‘I do seek attention for my activism’
If there was ever a really strong swimmer against the tide, Tasnim Jara is one. By now, thanks to social media, this Bangladeshi doctor and her plain wedding sari have got more than 120,000 reactions and 30,000 shares. Tasnim wore it because a) she wanted to resist the stereotype of the dolled-up bride advertising her family’s status; and b) it was her late grandmother’s sari, and Tasnim wanted to keep her grandma very close to herself on this memorable day.
“When I decided to dress my way on my wedding, some of my relatives supported me, while others tried to doll me up,” she tells us. “The latter group… feared that people would think less of me and my family.” But Tasnim is no pushover. As the president of Aroggo, a health care start-up in Bangladesh, and a former president of a UN Youth Advisory panel, she’s capable of handling pressure.

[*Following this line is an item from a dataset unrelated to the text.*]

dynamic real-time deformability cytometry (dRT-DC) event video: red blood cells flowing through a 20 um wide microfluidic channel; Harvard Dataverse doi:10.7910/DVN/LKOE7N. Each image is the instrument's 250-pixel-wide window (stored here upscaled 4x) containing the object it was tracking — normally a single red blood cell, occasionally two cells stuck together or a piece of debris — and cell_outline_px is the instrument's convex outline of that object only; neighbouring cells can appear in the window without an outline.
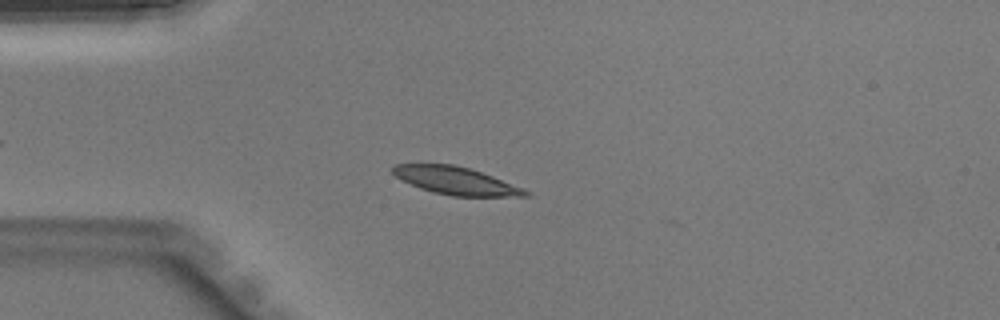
{"species": "Egyptian fruit bat (a non-hibernating species)", "species_latin": "Rousettus aegyptiacus", "temperature_condition": "warm", "stored_images_in_passage": 15, "camera_frame_rate_fps": 3000, "um_per_image_px": 0.085, "animal": {"sex": "male"}, "frame": {"image": 1, "passage_image": 7, "time_ms": 2.0, "image_size_px": [1000, 320], "cell_outline_px": [[532, 196], [452, 196], [432, 192], [420, 188], [396, 176], [392, 172], [392, 168], [396, 164], [456, 164], [492, 176], [524, 188], [532, 192]], "centroid_in_image_um": [38.8, 15.37], "position_along_channel_um": 46.2, "area_um2": 21.21}}
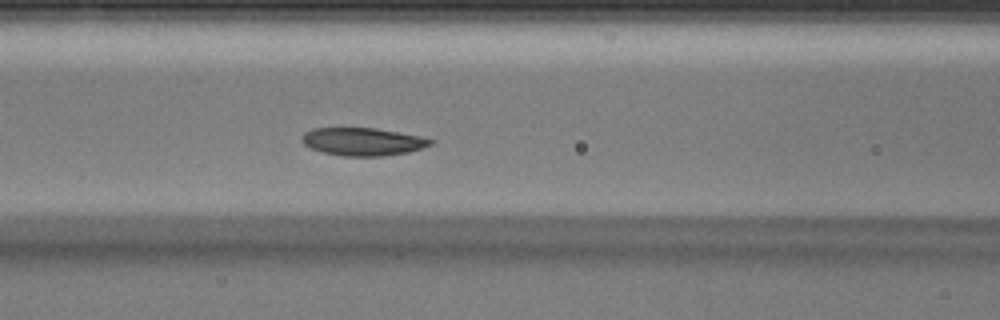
{"frame": {"image": 2, "passage_image": 14, "time_ms": 4.333, "image_size_px": [1000, 320], "cell_outline_px": [[432, 144], [408, 152], [384, 156], [340, 156], [324, 152], [312, 148], [304, 144], [300, 140], [304, 132], [312, 128], [376, 128], [420, 136], [432, 140]], "centroid_in_image_um": [30.8, 12.04], "position_along_channel_um": 135.8, "area_um2": 20.75}}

She asked her relatives, how did makeup, gold, or an expensive sari increase a bride’s or her family’s worth? “I was told, ‘Eguli korte hoy (This is what is done)’... None of them could give me a good enough reason why I really should, apart from giving in to social pressure.”

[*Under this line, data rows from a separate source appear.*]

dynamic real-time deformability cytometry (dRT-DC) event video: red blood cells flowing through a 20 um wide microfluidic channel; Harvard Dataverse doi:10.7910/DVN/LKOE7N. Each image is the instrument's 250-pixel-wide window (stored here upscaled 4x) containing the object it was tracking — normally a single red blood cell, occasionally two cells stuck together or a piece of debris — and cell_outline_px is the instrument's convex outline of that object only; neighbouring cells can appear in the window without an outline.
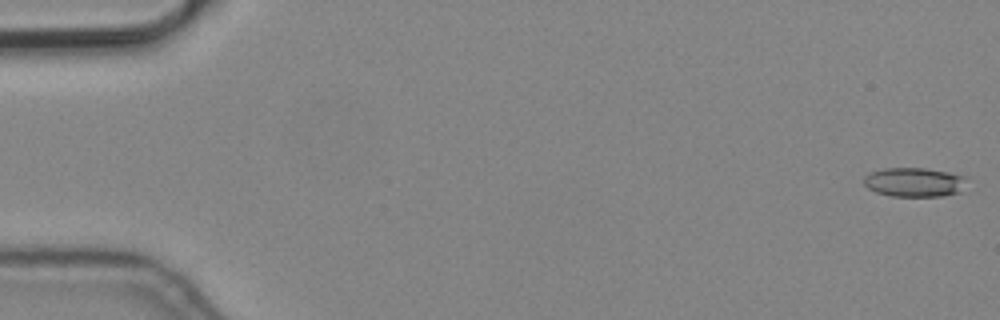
{"species": "common noctule bat (a hibernating species)", "species_latin": "Nyctalus noctula", "temperature_condition": "cold", "stored_images_in_passage": 5, "camera_frame_rate_fps": 3000, "um_per_image_px": 0.085, "animal": {"sex": "male", "body_mass_g": 19.2, "forearm_length_mm": 51.8}, "frame": {"image": 1, "passage_image": 1, "time_ms": 0.0, "image_size_px": [1000, 320], "cell_outline_px": [[968, 176], [960, 192], [940, 196], [892, 196], [876, 192], [868, 188], [864, 184], [864, 176], [872, 172], [884, 168], [924, 168], [948, 172]], "centroid_in_image_um": [77.72, 15.48], "position_along_channel_um": 7.3, "area_um2": 17.46}}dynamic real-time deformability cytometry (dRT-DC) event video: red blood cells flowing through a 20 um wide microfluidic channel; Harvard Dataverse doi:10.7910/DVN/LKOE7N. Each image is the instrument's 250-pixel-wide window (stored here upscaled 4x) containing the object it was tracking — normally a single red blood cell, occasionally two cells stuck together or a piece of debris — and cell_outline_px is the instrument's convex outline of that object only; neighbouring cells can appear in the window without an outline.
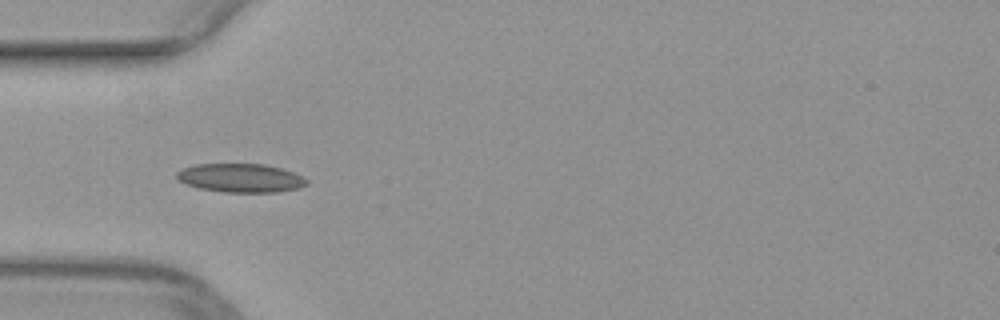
{"species": "common noctule bat (a hibernating species)", "species_latin": "Nyctalus noctula", "temperature_condition": "warm", "stored_images_in_passage": 41, "camera_frame_rate_fps": 3000, "um_per_image_px": 0.085, "animal": {"sex": "female", "body_mass_g": 29.2, "forearm_length_mm": 56.3}, "frame": {"image": 1, "passage_image": 7, "time_ms": 2.0, "image_size_px": [1000, 320], "cell_outline_px": [[308, 184], [300, 188], [276, 192], [224, 192], [196, 188], [176, 180], [176, 172], [184, 168], [196, 164], [264, 164], [280, 168], [292, 172], [308, 180]], "centroid_in_image_um": [20.42, 15.13], "position_along_channel_um": 64.6, "area_um2": 21.79}}
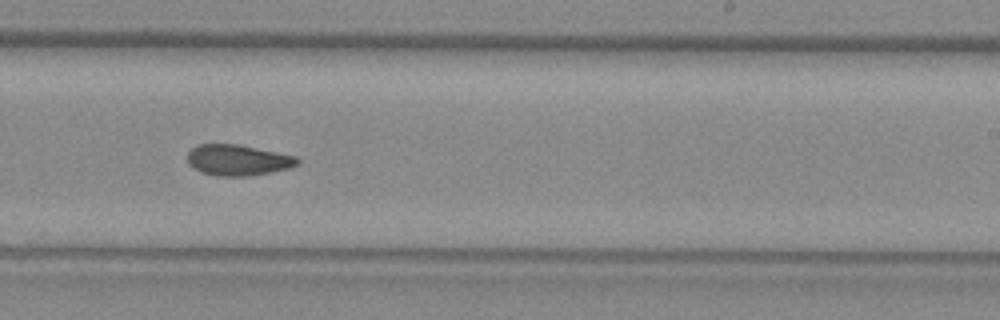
{"frame": {"image": 2, "passage_image": 22, "time_ms": 7.0, "image_size_px": [1000, 320], "cell_outline_px": [[300, 164], [292, 168], [248, 176], [216, 176], [200, 172], [192, 168], [188, 164], [188, 152], [196, 144], [236, 144], [296, 156], [300, 160]], "centroid_in_image_um": [20.21, 13.62], "position_along_channel_um": 268.8, "area_um2": 19.94}}
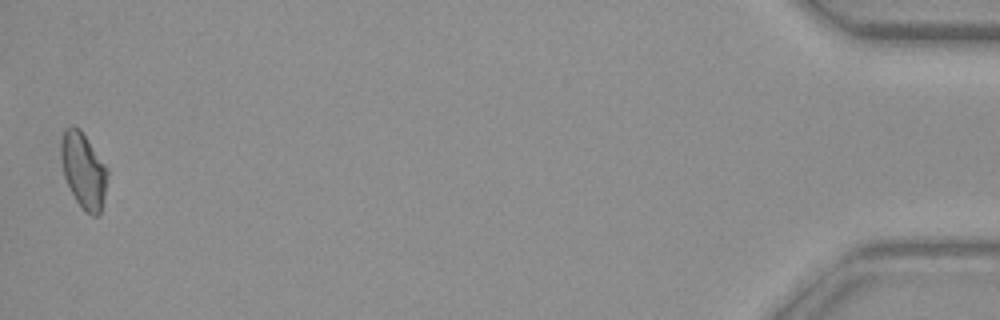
{"frame": {"image": 3, "passage_image": 41, "time_ms": 13.333, "image_size_px": [1000, 320], "cell_outline_px": [[108, 176], [104, 196], [100, 212], [96, 216], [92, 216], [76, 200], [64, 176], [60, 156], [60, 140], [64, 128], [80, 128], [108, 168]], "centroid_in_image_um": [7.09, 14.44], "position_along_channel_um": 428.1, "area_um2": 20.23}}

Some online reactions have called her an attention-seeker, and Tasnim agrees. “I’m a social activist and the whole point of my activism is seeking attention for an issue I care deeply about,” she says.
Tasnim urges people to add their voice to empowering messages. “I don’t want to be an advocate of how women should dress up for their wedding,” she says. “[But] if we see a girl being forced to do something against her will just because she was born a girl, please take the responsibility to protest against this.”